EXERCISE 1:
Duplicate the entries below, beginning at the line that contains "genus: Platycnemis" and continuing through the final line of the entries. Omit the pictures.

** Start TEXT **

As discussed in Overview above, the unprecedented events in the financial markets during the year ended December 31, 2008 had a significant impact on the Company’s investment portfolio and the related level of realized and unrealized losses on investments. For the year ended December 31, 2008, the investment portfolio and net realized and net unrealized investment losses were primarily impacted by increased credit spreads, declines in equity markets and defaults on certain corporate bonds, which were partially offset by a decline in U.S. and European interest rates.

The components of net realized and unrealized investment (losses) gains for the years ended December 31, 2008, 2007 and 2006 were as follows (in millions of U.S. dollars):

 

     2008     2007     2006  

Net realized investment losses on fixed maturities and short-term investments, excluding other-than-temporary impairments

   $ (16 )   $ (17 )   $ (28 )

Net realized investment (losses) gains on equities, excluding other-than- temporary impairments

     (230 )     82       91  

Other-than-temporary impairments

     —         (125 )     (27 )

Net realized gains on trading securities

     —         19       22  

Change in net unrealized investment (losses) gains on trading securities

     —         (31 )     11  

Net realized and unrealized investment losses on equity securities sold but not yet purchased

     —         (9 )     (10 )

Net realized and unrealized gains on designated hedging activities

     —         7       10  

Net realized gains (losses) on other invested assets

     —         10       (1 )

** End TEXT **
** Start ITEMS **

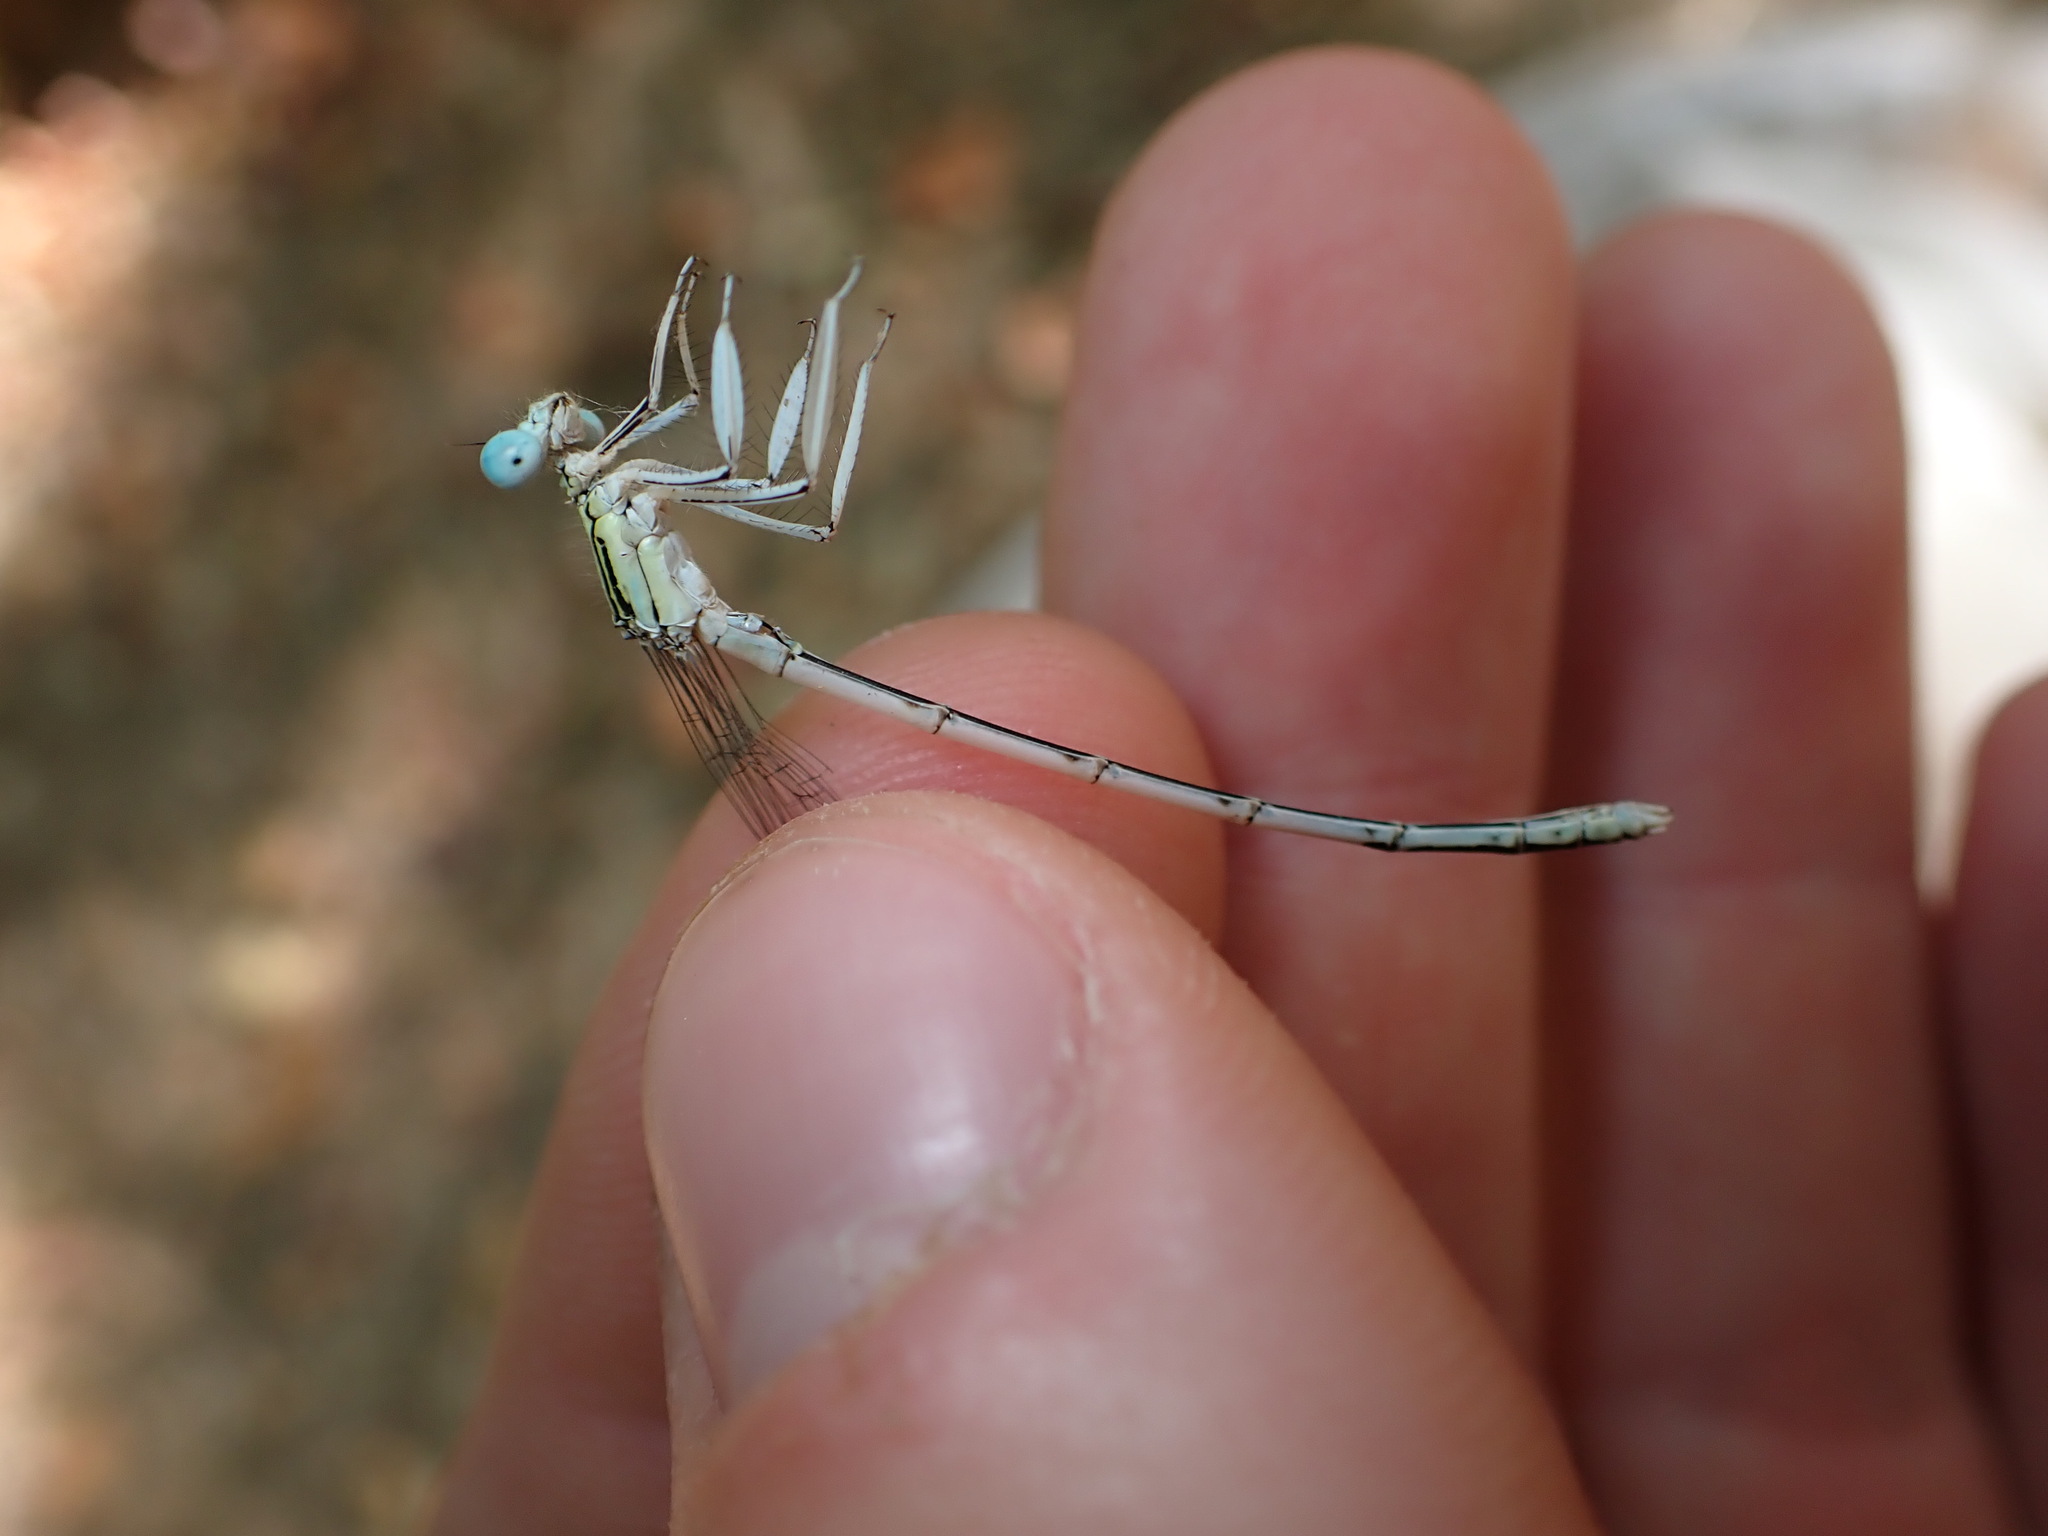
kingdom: Animalia
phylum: Arthropoda
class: Insecta
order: Odonata
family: Platycnemididae
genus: Platycnemis
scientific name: Platycnemis latipes
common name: White featherleg
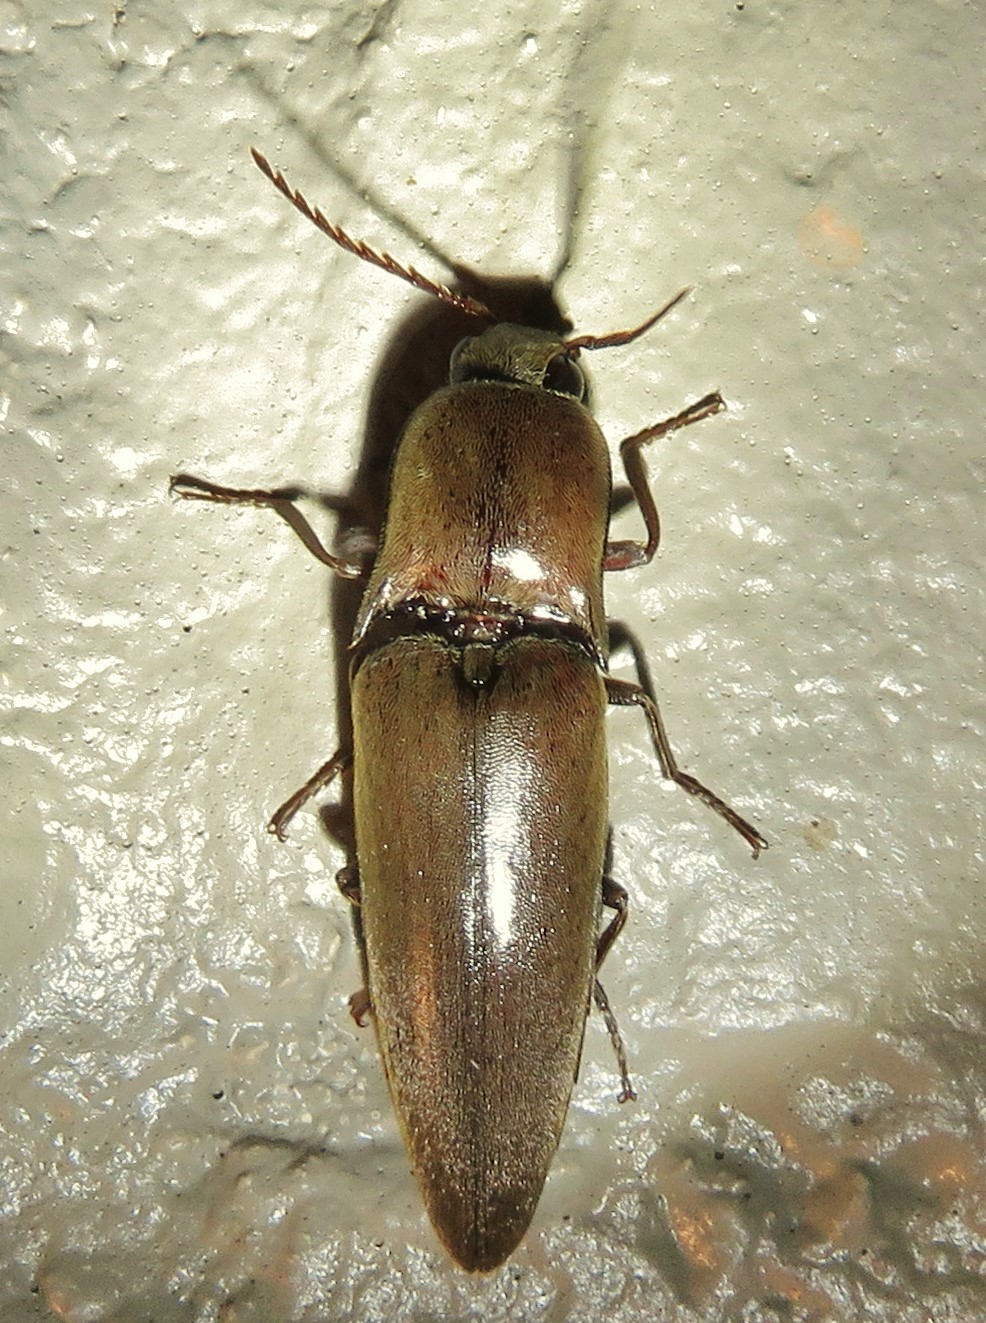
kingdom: Animalia
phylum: Arthropoda
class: Insecta
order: Coleoptera
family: Elateridae
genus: Orthostethus
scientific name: Orthostethus infuscatus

** End ITEMS **

EXERCISE 2:
In the text on investment losses, what partially offset the 2008 losses caused by wider credit spreads, falling equity markets and corporate bond defaults?

WRITTEN SOLUTION 1:
genus: Platycnemis
scientific name: Platycnemis latipes
common name: White featherleg
kingdom: Animalia
phylum: Arthropoda
class: Insecta
order: Coleoptera
family: Elateridae
genus: Orthostethus
scientific name: Orthostethus infuscatus

WRITTEN SOLUTION 2:
A decline in U.S. and European interest rates.